Friday, March 6, 2009
I picked her (DD2) up at 2:30AM. Thought my ribs might crack from the hug I got! :)
My living room looks like a cyclone hit. She's very manic, going through clothing, packing, calling friends in program, and eating the pancakes-from-scratch her older sister (DD1) just made her.
She went online and discovered that yesterday, shortly after she went against the advice of the judge, DA and public defender and pled not guilty, the case which could get her three years was possibly "moved up, became active", whatever. She went a little crazy with that realization but has calmed down now. I guess it goes to trial the 17th of this month...
Her logic was that it is easier to fight and win from outside, dressed in business clothes, tattoos covered, employed, in program, etc. That she stands a better chance of coming out okay. That if she was shackled, in the jumpsuit, tattoos everywhere, disheveled, unemployed, etc, that it would not be as easy to win.
I told her that I believed in her and I trusted her to do what she needed to do. And that I'd keep praying.
She found three needles this morning while going through her stuff. That was a bit rocky too. She gave them to me along with some empty bags, and told me she thought she found them all. It's garbage day - they'll be gone soon to the dump.
She's going to court this morning, because that is what the judge asked her to do (from a different case). She found one indication online that appearing before this judge this day may not be necessary, but she wants to do it and show him she is serious. Following that, she is going to probation (not without significant fear that they may cuff her at that time and take her in again, on this now active case).
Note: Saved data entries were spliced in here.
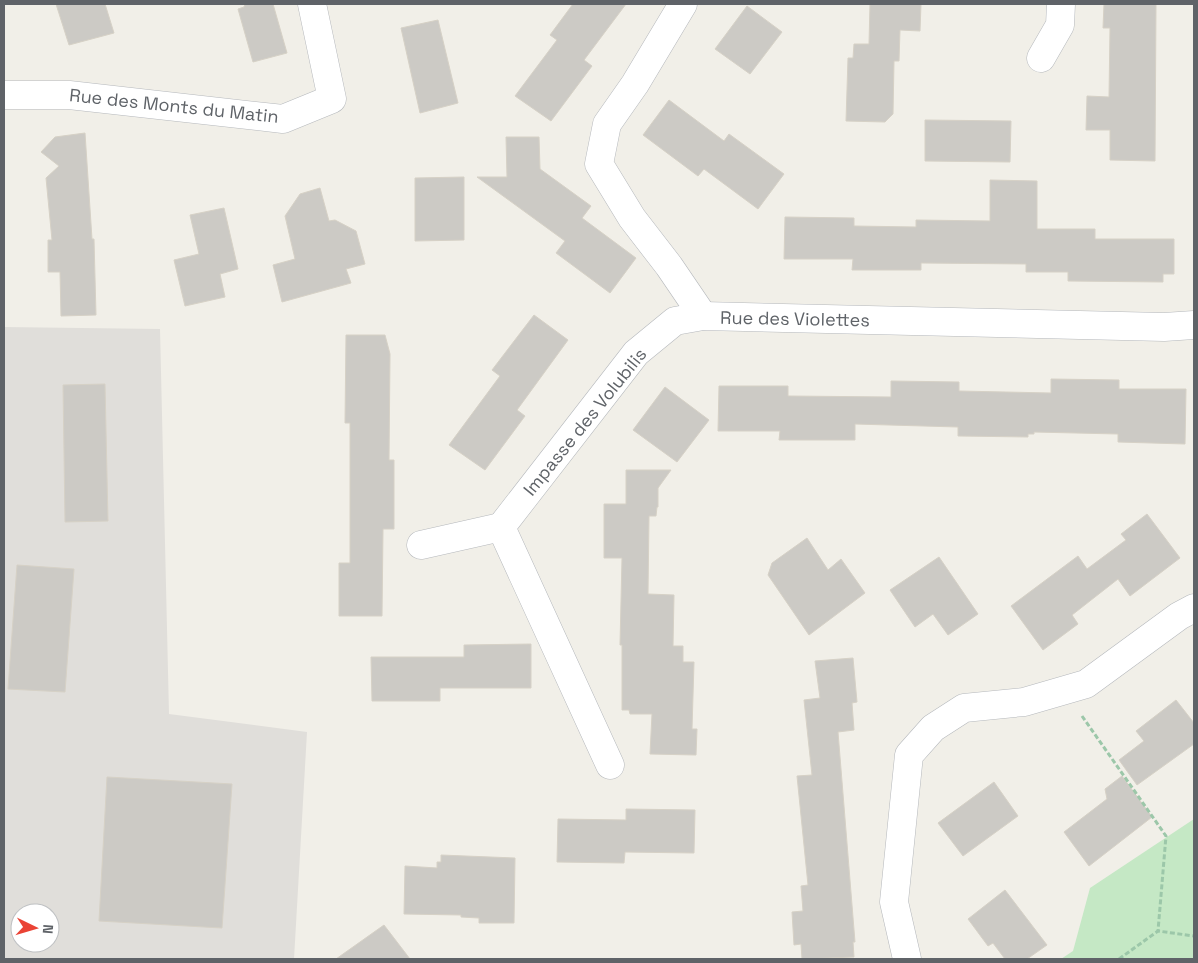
<svg xmlns="http://www.w3.org/2000/svg" width="1198" height="963" font-family="'Space Grotesk',sans-serif">
<style>
.industrial{fill:#e0deda;fill-rule:evenodd}
.green{fill:#c5e8c5}
.building{fill:#cccac5;stroke:#d6d1c6}
.lines{fill:none;stroke-linecap:round;stroke-linejoin:round}
.minor-casing{stroke:#b5b8bc;stroke-width:29}
.path{stroke:#9cc7a9;stroke-width:3;stroke-dasharray:5 2.5;stroke-linecap:butt}
.minor{stroke:#fff;stroke-width:28}
.labels{text-anchor:middle;stroke-width:5;stroke-linejoin:round;paint-order:stroke}
.street-label{font-size:18px;fill:#5f6368;stroke:#fff}
</style>
<rect width="100%" height="100%" fill="#f1efe8"/>
<path class="industrial" d="M4 327 160 329 169 714 307 732 294 959H4ZM20 913H50V943H20Z"/>
<polygon class="green" points="1194,819 1194,959 1061,959 1073,951 1090,888"/>
<g class="building">
<polygon points="56,4 105,4 114,33 69,45"/>
<polygon points="245,4 273,4 287,53 253,62 238,9 244,7"/>
<polygon points="573,4 626,4 584,60 592,66 551,121 515,96 557,40 550,35"/>
<polygon points="870,4 921,4 920,31 900,30 899,61 894,61 893,114 885,122 846,121 848,58 853,58 854,44 869,44"/>
<polygon points="1104,4 1156,4 1155,161 1110,160 1110,130 1086,130 1087,96 1109,97 1110,28 1103,28"/>
<polygon points="747,6 782,32 750,74 715,49"/>
<polygon points="438,20 458,103 420,113 401,28"/>
<polygon points="669,100 724,141 729,134 784,174 758,209 704,169 698,176 643,135"/>
<polygon points="925,120 1011,121 1010,162 925,161"/>
<polygon points="85,133 92,239 94,239 96,315 61,316 60,272 48,272 48,240 52,240 46,178 59,166 41,152 55,137"/>
<polygon points="506,137 539,137 540,169 591,206 582,218 636,258 610,293 556,253 565,241 477,177 507,177"/>
<polygon points="464,177 464,240 415,241 415,178"/>
<polygon points="990,180 1037,181 1037,229 1095,229 1095,239 1174,239 1174,274 1163,274 1163,282 1068,281 1068,272 1026,272 1026,264 921,263 921,270 852,270 853,259 784,259 785,217 854,218 854,226 916,227 916,220 990,221"/>
<polygon points="320,188 329,221 335,220 356,231 365,264 346,269 351,283 282,302 273,265 295,259 285,216 300,194"/>
<polygon points="224,208 238,269 220,274 225,297 185,306 174,260 199,254 190,215"/>
<polygon points="534,315 568,340 517,410 525,416 485,470 449,445 500,376 492,370"/>
<polygon points="346,335 385,335 390,354 389,460 394,460 394,529 383,529 382,616 339,616 339,563 350,563 350,423 345,423"/>
<polygon points="1051,379 1119,380 1119,389 1186,389 1185,444 1118,442 1118,434 1034,432 1034,434 1028,434 1028,437 958,436 958,427 855,424 855,440 779,440 780,431 718,431 719,386 788,386 788,396 891,397 891,381 959,382 959,391 1051,393"/>
<polygon points="105,384 108,521 65,522 63,385"/>
<polygon points="665,387 709,420 677,462 633,430"/>
<polygon points="626,470 671,470 658,488 658,507 657,507 656,516 649,516 648,594 674,595 673,646 683,646 683,662 694,662 692,729 697,729 696,755 650,754 652,714 630,714 629,710 622,710 622,645 620,645 622,558 604,558 604,504 626,504"/>
<polygon points="1147,514 1180,558 1130,596 1118,579 1072,615 1078,624 1043,650 1011,606 1078,556 1087,569 1126,540 1121,534"/>
<polygon points="807,538 828,570 841,559 865,593 809,635 768,575 772,563"/>
<polygon points="939,557 978,614 948,635 933,614 915,627 890,590"/>
<polygon points="17,565 74,569 65,692 8,689"/>
<polygon points="531,644 531,688 440,688 440,701 372,701 371,657 464,657 464,645"/>
<polygon points="853,658 857,702 852,703 854,730 838,732 855,942 853,942 854,957 802,959 801,944 794,945 792,912 803,911 801,886 808,885 797,776 812,775 804,700 820,698 815,661"/>
<polygon points="1176,700 1194,723 1194,744 1137,785 1119,760 1144,741 1136,731"/>
<polygon points="1122,776 1152,817 1089,866 1064,832 1107,799 1105,789"/>
<polygon points="107,777 232,784 222,928 99,921"/>
<polygon points="994,782 1018,816 963,856 938,823"/>
<polygon points="626,809 695,810 694,853 625,852 624,863 557,862 558,819 626,820"/>
<polygon points="441,855 515,858 514,923 479,923 479,918 461,917 461,915 404,914 405,866 437,868 437,862 441,862"/>
<polygon points="1005,890 1047,945 1027,959 1005,959 993,943 988,946 968,919"/>
<polygon points="384,925 410,959 336,959"/>
</g>
<g class="lines">
<g class="minor-casing">
<g id="minor">
<polyline points="683,4 635,84 607,124 599,164 632,218 669,266 703,316"/>
<polyline points="1041,58 1060,25 1061,4"/>
<polyline points="4,95 69,95 283,119 332,99 312,4"/>
<polyline points="421,545 501,527"/>
<polyline points="610,765 501,527 636,353 675,321 703,316 1164,327 1194,325"/>
<polyline points="907,959 894,902 909,755 933,728 964,708 1024,702 1086,684 1179,616 1194,608"/>
</g>
</g>
<g class="path">
<polyline points="1082,716 1166,836 1158,931"/>
<polyline points="1119,959 1158,931 1194,936"/>
</g>
<use href="#minor" class="minor"/>
</g>
<g class="labels">
<g class="street-label">
<text transform="translate(174 106) rotate(6)" y="6">Rue des Monts du Matin</text>
<text transform="translate(795 319) rotate(1)" y="6">Rue des Violettes</text>
<text transform="translate(585 422) rotate(-51)" y="6">Impasse des Volubilis</text>
</g>
</g>
<rect width="1198" height="963" fill="none" stroke="#5f6368" stroke-width="10"/>
<g transform="translate(35 928) rotate(95)"><circle r="24" fill="#ffffff" stroke="#bfc1c3"/>
<path d="M0-4L9 19L0 12L-9 19Z" fill="#ea4335"/>
<text y="-8" font-size="14" font-weight="bold" text-anchor="middle" fill="#5f6368">N</text>
</g>
</svg>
She feels her bail is active/in effect, but who knows.
DD1 is taking her to court to see that judge and she will let him know she was a day late getting released and is actively trying to get into residential treatment, as she had discussed with him a few weeks ago. She will make calls to the residential treatment center and she will have the phone interview.... then she will call daily, hoping to get in.
DD1 will take her to probation after court. If she gets past that without getting taken in, DD1 will bring her home. I'll have my work caught up, and my people assigned their work for the day, and I'll take over. We'll hit Mental Health, get her script/meds, make future follow up appointments, proceed to Milton (rehab counselor) for a hug, visit Rick (a lymphoma patient who is a dear friend of hers with many years clean) for a hug, and then take her and her clothing down to some friends in program who are taking her in for the weekend. She seems perfectly content in the knowledge that she can't stay here.
She will do meetings, make inquiries into sober homes in that area, and just keep putting one foot in front of the other. Hopefully she will locate a place to stay while she waits for the residential treatment facility to allocate her a bed. Job hunting begins in earnest on Monday. I'll head home after dropping her at K's house, and take a long nap.
She has a plan; she appears to have willingness. I'm praying that what is best for her, comes to pass. After recuperating from sleep deprivation, I plan to take care of me this weekend. I have a small get-together planned with quilting friends Sunday late morning.... I have a garden to continue planting. I have some work to do for the business. I have a husband and DD1 to hug and encourage through this fairly emotional time.
Right now, I smell her shampoo as I type. (The shower is right next to my home office and the scent goes out the shower window and right into my office window.... I love that!) I soaked up the sound of DD1 and DD2 laughing, talking and clanking dishes in the kitchen as they made/ate their pancake breakfast to celebrate her getting "out". I often, over the past few years, have pointed out that sound to my DH whenever she was home, and told him "remember that.... it's music we may not always be able to hear."
She sounds happy, relatively focused, and for right now, I'll take it. Saturday, she will take a 60 day chip.
Cautiously optimistic.... I will never give up hope.
P.S. for Sydney_Savage: My business is a medical transcription service. I have 8 phone lines coming into a dictation system in my office, creating voice files that are loaded to an FTP site. My independent contractors (7 ladies who also work from home, in TX, NC, CA and PA) can download the dictation voice files assigned to them, transcribe the dictation, and then it is encrypted (HIPAA complient) and emailed to me. I proof and return it to the clients. I've been at it for 30+ years, incorporated for about 16. I hope the medical transcription industry lasts long enough for me to wind down and retire.... Voice recognition software and out-sourcing to India are cutting into my business, but right now, we're a small company that wishes to stay small and provide excellent service to our doctors. All I ever wanted with this business was to be home with my girls, and provide a way for more women like myself to do the same. It's been a good job for me, though at times some aspects of it drive me batty. That's probably true with any job!
Gratitudes: hugs from DD1, happy assistance from DD2, a sense of renewed hope for DD1 (possibly unrealistic, but I'm going with it!), several hours of laughter with DD1 and DD2 today, the prospect of time gardening and quilting this weekend.